BlackRock, Goldman and JPMorgan Join UK Tokenization Taskforce

The UK government has assembled a 54-member tokenization taskforce featuring BlackRock, Goldman Sachs, JPMorgan, Morgan Stanley, Coinbase, Circle, and Ripple to develop live capital markets use cases over the next year.

By Michael Turner Published: , Updated:
The UK brings major banks, asset managers, and crypto firms together to develop live tokenization use cases across wholesale financial markets. Photo: Ewan Kennedy / Pexels

The UK government has brought together 54 financial and digital asset companies in a new taskforce designed to accelerate tokenization across the country’s wholesale capital markets. The group includes BlackRock, Goldman Sachs, JPMorgan, Morgan Stanley, HSBC, UBS, Barclays, Coinbase, Circle, and Ripple, combining some of the world’s largest traditional financial institutions with major crypto infrastructure providers.

The initiative is led by Chris Woolard, HM Treasury’s Wholesale Digital Markets Champion and a former interim chief executive of the Financial Conduct Authority. Backed by the City of London Corporation, the taskforce will spend the next 12 months developing live market applications rather than limiting its work to policy papers and experimental pilots.

The first priority will be tokenized repurchase agreements, commonly known as repo. These short-term funding transactions are central to institutional liquidity and collateral management, making them a practical starting point for testing whether distributed ledger technology can reduce settlement delays, operational costs, and dependence on fragmented legacy systems.

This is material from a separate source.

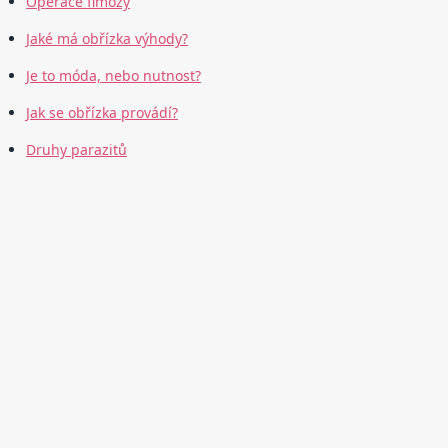
Operace fimózy
Jaké má obřízka výhody?
Je to móda, nebo nutnost?
Jak se obřízka provádí?
Druhy parazitů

Tokenized Repo Becomes the First Major Test

Tokenized repo could allow collateral and cash to move more quickly between counterparties while improving transparency around ownership and settlement status. In conventional markets, repo transactions often depend on multiple intermediaries, separate ledgers, and limited operating hours. A shared digital infrastructure could support faster settlement and more efficient use of high-quality liquid assets.

However, technology alone will not determine whether the project succeeds. Tokenized securities must be capable of moving across different blockchain networks and connecting with regulated forms of money, including commercial bank deposits, tokenized deposits, stablecoins, and central bank settlement systems. The taskforce will therefore need to address interoperability, legal certainty, privacy, collateral eligibility, and operational resilience.

The UK also plans to advance its proposed digital government bond, known as DIGIT. A tokenized gilt could provide a sovereign-grade asset around which new digital capital markets infrastructure could develop. Market participants have argued that official debt issued on distributed ledger technology would give banks and investors a credible settlement and collateral instrument for wider tokenized activity.

Britain Competes for Digital Markets Leadership

The taskforce reflects growing competition among financial centers seeking to establish themselves as hubs for tokenized assets. The United States, European Union, Singapore, Hong Kong, Switzerland, and the United Arab Emirates are all developing regulatory frameworks and market infrastructure for blockchain-based securities and settlement.

Woolard’s report estimates that faster adoption of digital financial markets could add as much as £33 billion to UK economic output and generate £14 billion in additional tax revenue by 2035. Boston Consulting Group has separately estimated that tokenized real-world assets could reach $88 trillion globally by that year, far exceeding the present value of crypto assets and stablecoins.

Including firms such as Coinbase, Circle, and Ripple alongside global banks and asset managers indicates that the UK expects public blockchain technology and crypto-native infrastructure to play a role in institutional markets. Their participation may help connect traditional securities systems with stablecoins, tokenized deposits, custody platforms, and blockchain settlement networks.

The taskforce’s challenge will be turning broad institutional support into functioning market infrastructure. If the group can move tokenized repo and digital sovereign debt from trials into regular use, the UK could strengthen London’s role in the next generation of capital markets. Failure to move quickly, however, could allow liquidity, standards, and financial technology investment to shift toward competing jurisdictions.